Sample kurtosis is always measured relative to the kurtosis of a normal distribution, which is 3. Therefore, we are always interested in the “excess “kurtosis, i.e.,
$$ \text{Excess kurtosis} = \text{Sample kurtosis} – 3 $$
Where:
$$\text{Sample Excess Kurtosis}=\left(\frac{1}{n}\right)\frac{\sum_{i=1}^{n}{(X_i-\bar{X})}^4}{s^4}-3$$
Positive excess kurtosis indicates a leptokurtic distribution. A zero value indicates a mesokurtic distribution. Lastly, a negative excess kurtosis represents a platykurtic distribution.
Example: Calculating Kurtosis
Using the data from the example above (12, 13, 54, 56, and 25), determine the type of kurtosis present.

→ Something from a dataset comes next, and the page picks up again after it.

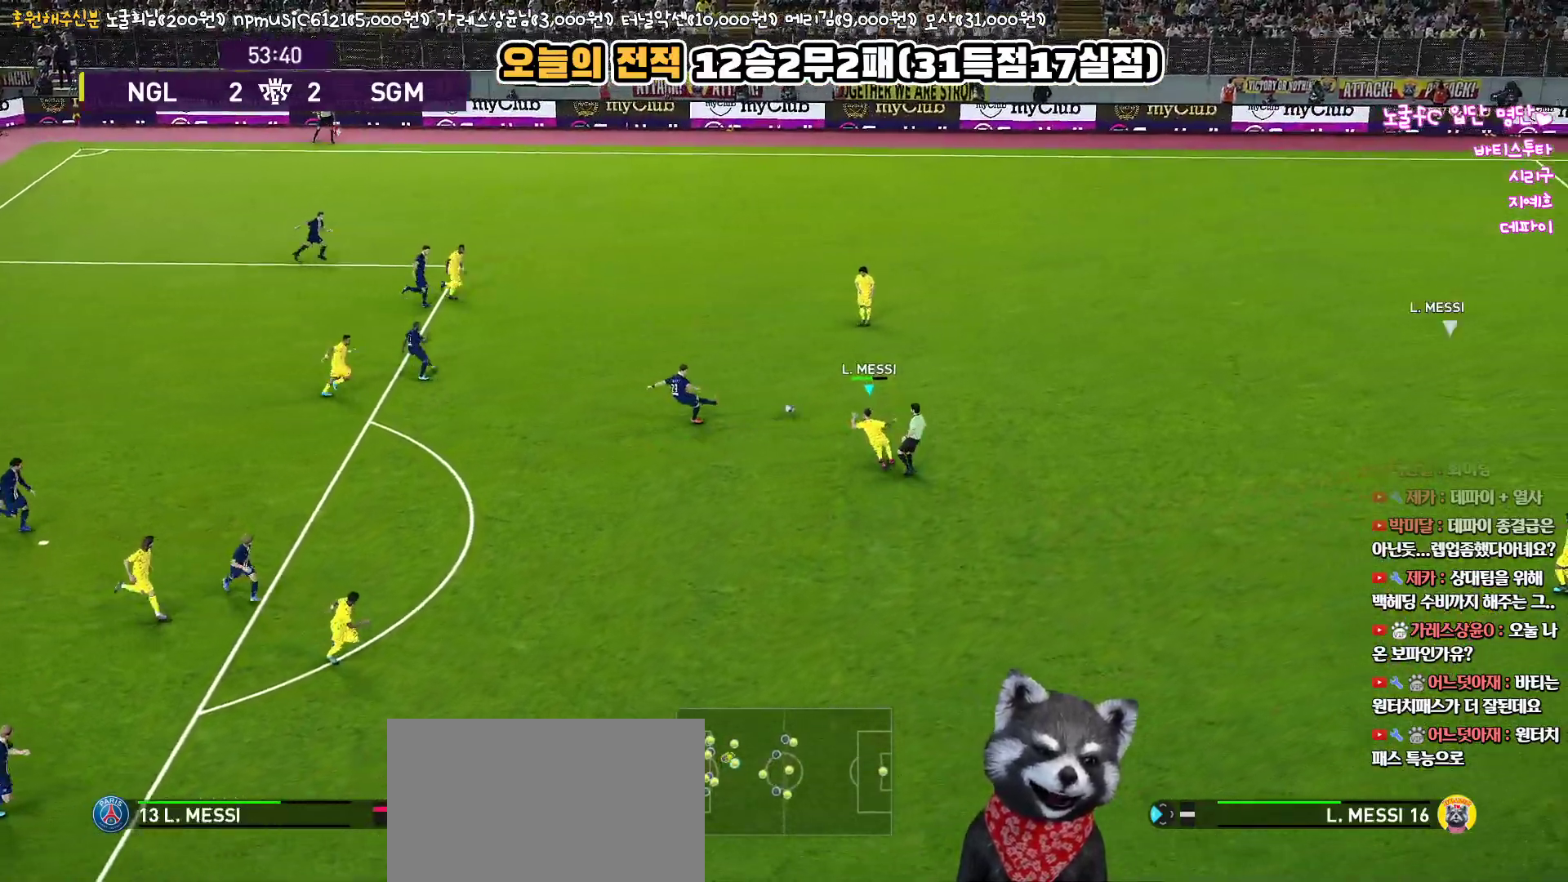
{"buttons": ["L1"], "left_stick": "left", "right_stick": "center", "events": [[267, "R1", "up"], [433, "left_stick", "left"], [450, "L1", "down"]]}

$$\begin{align}\bar{X}&=\frac{\left(12+13+54+56+25\right)}{5}=\frac{160}{5}=32\\ {s}^2&=\frac{({12-32)}^2+({13-32)}^2+\ldots({25-32)}^2}{4}=467.5\\ s &=\ \sqrt{467.5}=21.62\end{align}$$
Therefore,
$$\begin{align}\text{Excess Kurtosis}&=\left(\frac{1}{n}\right)\frac{\sum_{i=1}^{n}{(X_i-\bar{X})}^4}{s^4}-3\\ \text{Excess Kurtosis}&=\left(\frac{1}{5}\right)\frac{\left(-20\right)^4+\left(-19\right)^4+{22}^4+{24}^4+\left(-7\right)^4}{{21.62}^4}-3\\\text{Excess Kurtosis}&=-2.2139\end{align}$$
Since the excess kurtosis is negative, we have a platykurtic distribution.
Question 1
The skewness of the normal distribution is most likely:
- Zero.
- Positive.
- Negative.
Solution
The correct answer is A.
Since the normal curve is symmetric about its mean, its skewness is zero.
B is incorrect because a positively skewed distribution has positive skewness.

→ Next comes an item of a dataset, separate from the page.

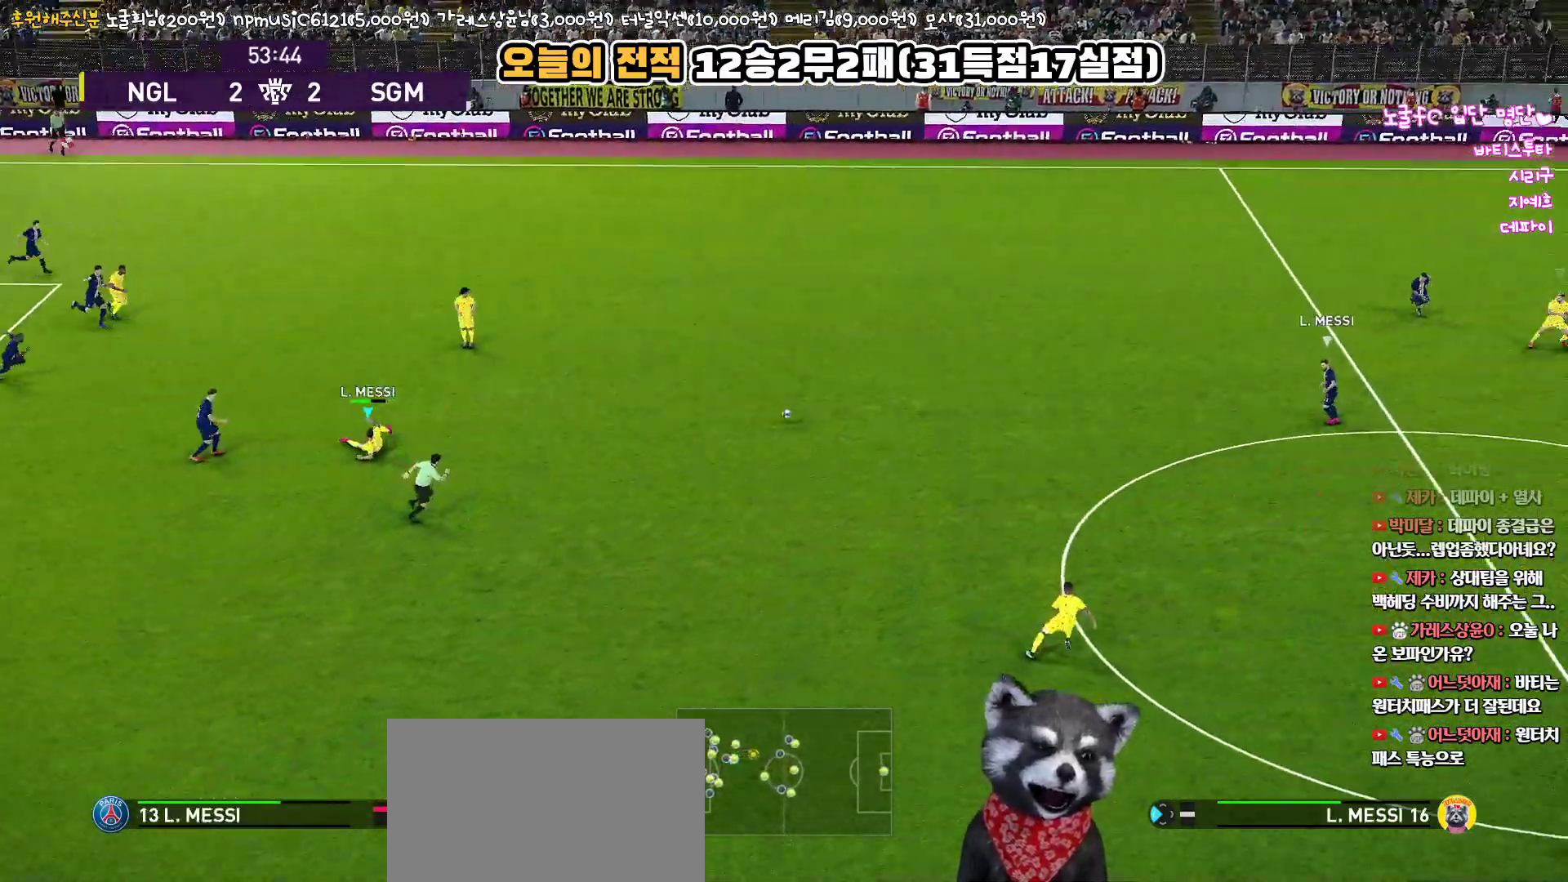
{"buttons": ["R1", "L3"], "left_stick": "down-left", "right_stick": "center", "events": [[150, "L1", "up"], [183, "left_stick", "down-left"], [217, "R1", "down"], [300, "L3", "down"]]}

C is incorrect because a negatively skewed distribution has negative skewness.
Question 2
A frequency distribution in which there are too few scores at the extremes of the distribution is most likely called:
- Platykurtic.
- Leptokurtic.
- Mesokurtic.
Solution
The correct answer is A.
A platykurtic distribution has “thin” tails and is flatter compared to a normal distribution. It implies that there are fewer scores at the extremes of the distribution, which aligns with the question’s description.
Question 3
When most of the data are concentrated on the left of the distribution, it is most likely called:
- Symmetric distribution.
- Positively skewed distribution.
- Negatively skewed distribution.
Solution
The correct answer is B.
A distribution is said to be skewed to the right or positively skewed when most of the data are concentrated on the left of the distribution. A distribution is said to be skewed to the left or negatively skewed if most of the data are concentrated on the right of the distribution. The left tail clearly extends farther from the distribution’s center than the right tail.
A is incorrect. A symmetric distribution is one in which the left and right sides mirror each other.
C is incorrect. A distribution is said to be skewed to the left or negatively skewed if most of the data are concentrated on the right of the distribution. The left tail extends farther away from the mean than the right tail.